As most of you know, I was featured in Woman’s World magazine in the October 30, 2007 issue as a “Weight Loss Success” cover story. The whole thing is still surreal to me, but there I am in full color (I should know…I have enough copies to prove it!). What amazed me most about the article was the impact it had on other people – already I have heard from so many people who are trying my recipes, experimenting with new veggies, and getting ready to move to a whole different lifestyle. It amazes me to no end that I might have that sort of impact on people.
My life is completely different now than at any point before. Me, the girl who crossed 200 lbs in 8th grade, who was teased, who was ridiculed, who got out of breath singing even in the car, and who was so darned ashamed of who she was now has a healthy BMI, wears a size 8, and is so darned proud of herself she could burst. Today I ran into a friend I hadn’t seen since high school. I had to introduce myself (it’s a common thing…I look completely different), and her eyes went wide as she said “You look like a completely different person”. And I really am.

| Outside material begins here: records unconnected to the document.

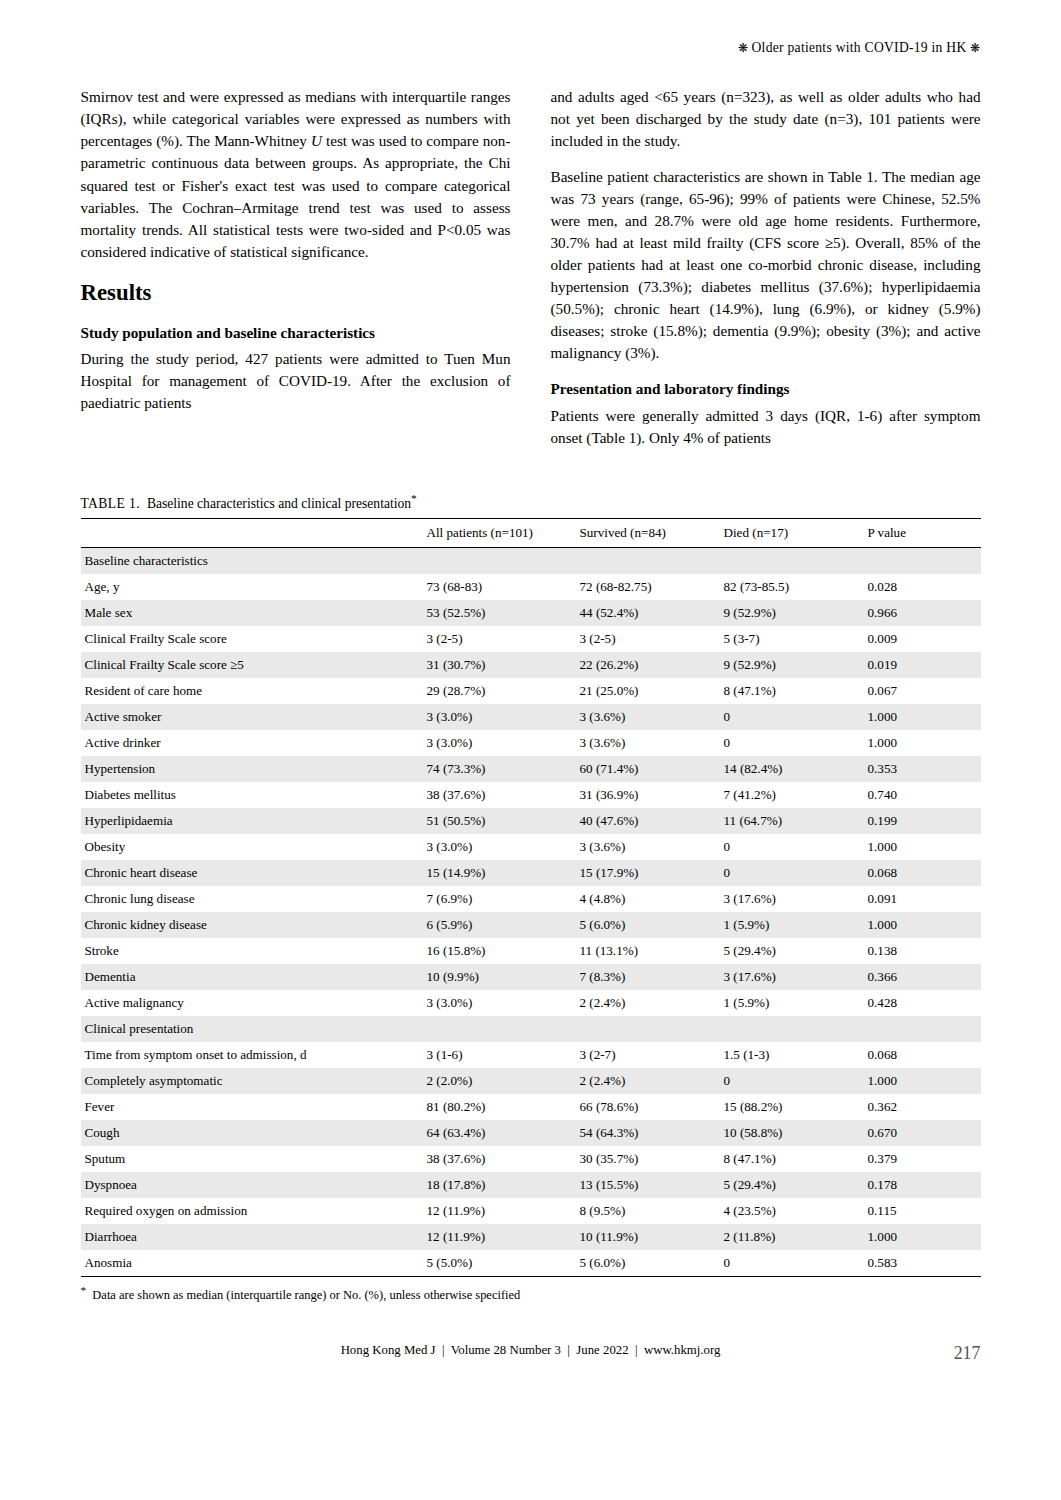❋ Older patients with COVID-19 in HK ❋
Smirnov test and were expressed as medians with interquartile ranges (IQRs), while categorical variables were expressed as numbers with percentages (%). The Mann-Whitney U test was used to compare non-parametric continuous data between groups. As appropriate, the Chi squared test or Fisher's exact test was used to compare categorical variables. The Cochran–Armitage trend test was used to assess mortality trends. All statistical tests were two-sided and P<0.05 was considered indicative of statistical significance.
Results
Study population and baseline characteristics
During the study period, 427 patients were admitted to Tuen Mun Hospital for management of COVID-19. After the exclusion of paediatric patients
and adults aged <65 years (n=323), as well as older adults who had not yet been discharged by the study date (n=3), 101 patients were included in the study.
Baseline patient characteristics are shown in Table 1. The median age was 73 years (range, 65-96); 99% of patients were Chinese, 52.5% were men, and 28.7% were old age home residents. Furthermore, 30.7% had at least mild frailty (CFS score ≥5). Overall, 85% of the older patients had at least one co-morbid chronic disease, including hypertension (73.3%); diabetes mellitus (37.6%); hyperlipidaemia (50.5%); chronic heart (14.9%), lung (6.9%), or kidney (5.9%) diseases; stroke (15.8%); dementia (9.9%); obesity (3%); and active malignancy (3%).
Presentation and laboratory findings
Patients were generally admitted 3 days (IQR, 1-6) after symptom onset (Table 1). Only 4% of patients
TABLE 1. Baseline characteristics and clinical presentation*
| | All patients (n=101) | Survived (n=84) | Died (n=17) | P value |
| --- | --- | --- | --- | --- |
| Baseline characteristics | | | | |
| Age, y | 73 (68-83) | 72 (68-82.75) | 82 (73-85.5) | 0.028 |
| Male sex | 53 (52.5%) | 44 (52.4%) | 9 (52.9%) | 0.966 |
| Clinical Frailty Scale score | 3 (2-5) | 3 (2-5) | 5 (3-7) | 0.009 |
| Clinical Frailty Scale score ≥5 | 31 (30.7%) | 22 (26.2%) | 9 (52.9%) | 0.019 |
| Resident of care home | 29 (28.7%) | 21 (25.0%) | 8 (47.1%) | 0.067 |
| Active smoker | 3 (3.0%) | 3 (3.6%) | 0 | 1.000 |
| Active drinker | 3 (3.0%) | 3 (3.6%) | 0 | 1.000 |
| Hypertension | 74 (73.3%) | 60 (71.4%) | 14 (82.4%) | 0.353 |
| Diabetes mellitus | 38 (37.6%) | 31 (36.9%) | 7 (41.2%) | 0.740 |
| Hyperlipidaemia | 51 (50.5%) | 40 (47.6%) | 11 (64.7%) | 0.199 |
| Obesity | 3 (3.0%) | 3 (3.6%) | 0 | 1.000 |
| Chronic heart disease | 15 (14.9%) | 15 (17.9%) | 0 | 0.068 |
| Chronic lung disease | 7 (6.9%) | 4 (4.8%) | 3 (17.6%) | 0.091 |
| Chronic kidney disease | 6 (5.9%) | 5 (6.0%) | 1 (5.9%) | 1.000 |
| Stroke | 16 (15.8%) | 11 (13.1%) | 5 (29.4%) | 0.138 |
| Dementia | 10 (9.9%) | 7 (8.3%) | 3 (17.6%) | 0.366 |
| Active malignancy | 3 (3.0%) | 2 (2.4%) | 1 (5.9%) | 0.428 |
| Clinical presentation | | | | |
| Time from symptom onset to admission, d | 3 (1-6) | 3 (2-7) | 1.5 (1-3) | 0.068 |
| Completely asymptomatic | 2 (2.0%) | 2 (2.4%) | 0 | 1.000 |
| Fever | 81 (80.2%) | 66 (78.6%) | 15 (88.2%) | 0.362 |
| Cough | 64 (63.4%) | 54 (64.3%) | 10 (58.8%) | 0.670 |
| Sputum | 38 (37.6%) | 30 (35.7%) | 8 (47.1%) | 0.379 |
| Dyspnoea | 18 (17.8%) | 13 (15.5%) | 5 (29.4%) | 0.178 |
| Required oxygen on admission | 12 (11.9%) | 8 (9.5%) | 4 (23.5%) | 0.115 |
| Diarrhoea | 12 (11.9%) | 10 (11.9%) | 2 (11.8%) | 1.000 |
| Anosmia | 5 (5.0%) | 5 (6.0%) | 0 | 0.583 |
* Data are shown as median (interquartile range) or No. (%), unless otherwise specified
Hong Kong Med J | Volume 28 Number 3 | June 2022 | www.hkmj.org
217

Sorry for the length, but that is the whole story. I cannot thank the wonderful people here at 3FC enough for the support, encouragement, and ideas. I would never have done it without being here. And to every single person reading this who is sitting where I was sitting a year and a half ago – you can do this. And when (not if, but WHEN) you do, for each pound you lose, you can’t even imagine the amazing things that you’ll gain. To close, I give you a quick list of some of my favorite gains:
1. A wide selection of amazing recipes that I can cook for me, for company, or at bake sales without going off plan OR disappointing anyone. I’ve cooked healthy meals for my in-laws, my parents, my friends, and my relatives, and no one has said anything about the food being light (even the meat and potatoes types!). Those recipes will carry me into maintenance and beyond. Related, I developed a huge knowledge of dozens of healthy, natural foods and how to cook them.
2. A clean house. Let me explain this one. I can only cook in a clean kitchen…dishes in the sink, dirty counters, etc, make me not want to cook. To proceed on my cook-at-home-eat-healthy path, I have to have a clean kitchen. Once the kitchen is clean, I tend to clean everything else. In addition, I have a ton more energy to clean up the everyday messes.
3. A fabulous new sense of style. I love my clothes, I love makeup and styling my hair. I’ve gone from “I don’t care” to “give me a minute to throw on some lipgloss,” and have never felt prettier.
4. My confidence. I have confidence in my looks, my health, and my decisions. This is priceless to me.
5. My health. I no longer worry about medical problems striking me down. I am in control of my health and body.
6. My self-respect. I didn’t respect myself when I was bigger. I felt I was failing, and I was, really, failing myself. I have so much awe and respect for what I have accomplished, and it has helped me believe I can accomplish so much more.
7. A belief that I can do absolutely anything I want to do, if I just put my mind to it.